(Records provided Opens)
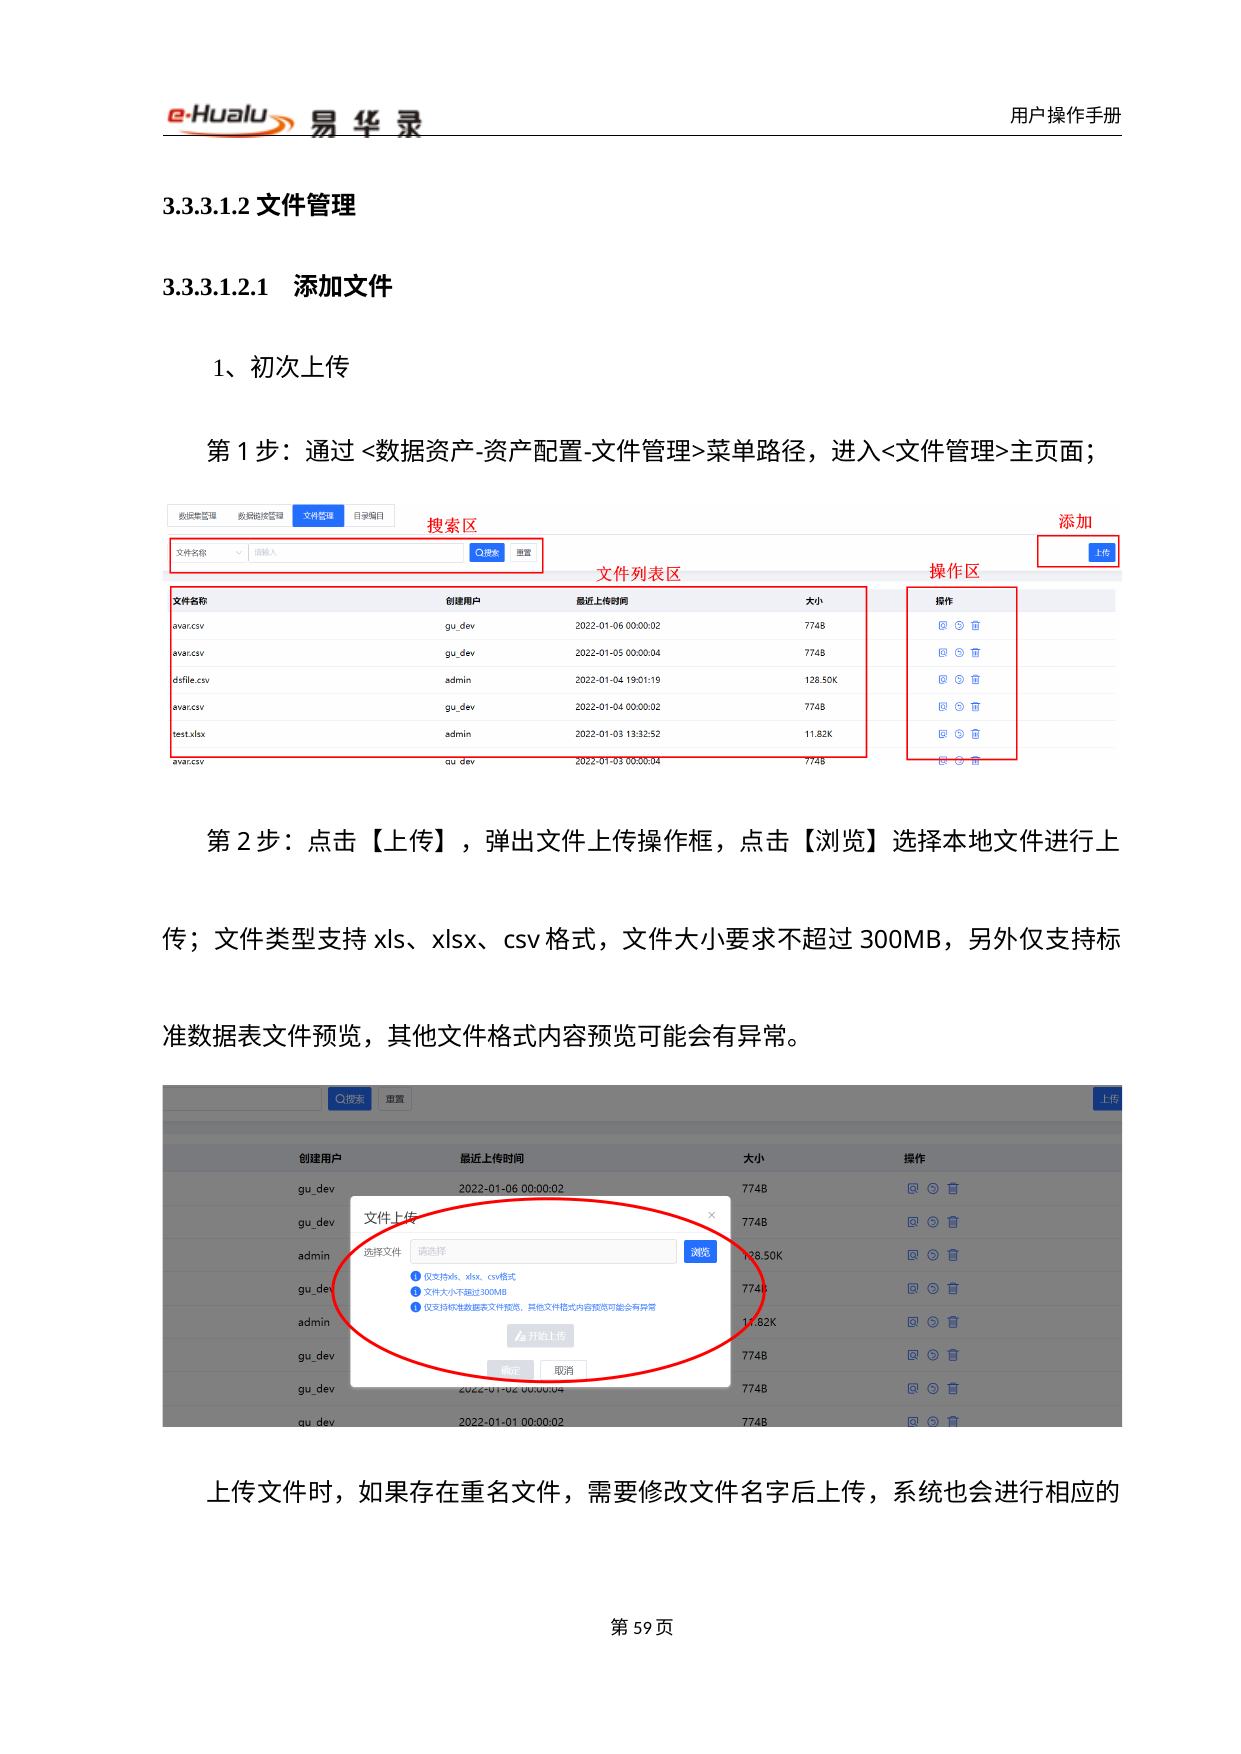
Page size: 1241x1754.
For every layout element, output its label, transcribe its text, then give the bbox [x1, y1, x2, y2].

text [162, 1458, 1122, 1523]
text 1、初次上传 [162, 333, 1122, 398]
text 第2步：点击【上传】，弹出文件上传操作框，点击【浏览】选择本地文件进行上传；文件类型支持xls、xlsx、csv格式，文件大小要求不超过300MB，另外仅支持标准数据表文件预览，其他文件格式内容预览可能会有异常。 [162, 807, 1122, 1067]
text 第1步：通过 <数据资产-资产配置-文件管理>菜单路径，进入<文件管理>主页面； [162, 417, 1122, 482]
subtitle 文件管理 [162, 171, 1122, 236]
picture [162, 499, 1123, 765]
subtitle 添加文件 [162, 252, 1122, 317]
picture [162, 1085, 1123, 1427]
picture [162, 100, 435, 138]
(Records provided Closes)
All lines from the one that holds "For every layout" to the end of the entries above must be transcribed exactly, both ends included, and no others.

For every layout element, output its label, transcribe its text, then give the bbox [x1, y1, x2, y2].

text [162, 1458, 1122, 1523]
text 1、初次上传 [162, 333, 1122, 398]
text 第2步：点击【上传】，弹出文件上传操作框，点击【浏览】选择本地文件进行上传；文件类型支持xls、xlsx、csv格式，文件大小要求不超过300MB，另外仅支持标准数据表文件预览，其他文件格式内容预览可能会有异常。 [162, 807, 1122, 1067]
text 第1步：通过 <数据资产-资产配置-文件管理>菜单路径，进入<文件管理>主页面； [162, 417, 1122, 482]
subtitle 文件管理 [162, 171, 1122, 236]
picture [162, 499, 1123, 765]
subtitle 添加文件 [162, 252, 1122, 317]
picture [162, 1085, 1123, 1427]
picture [162, 100, 435, 138]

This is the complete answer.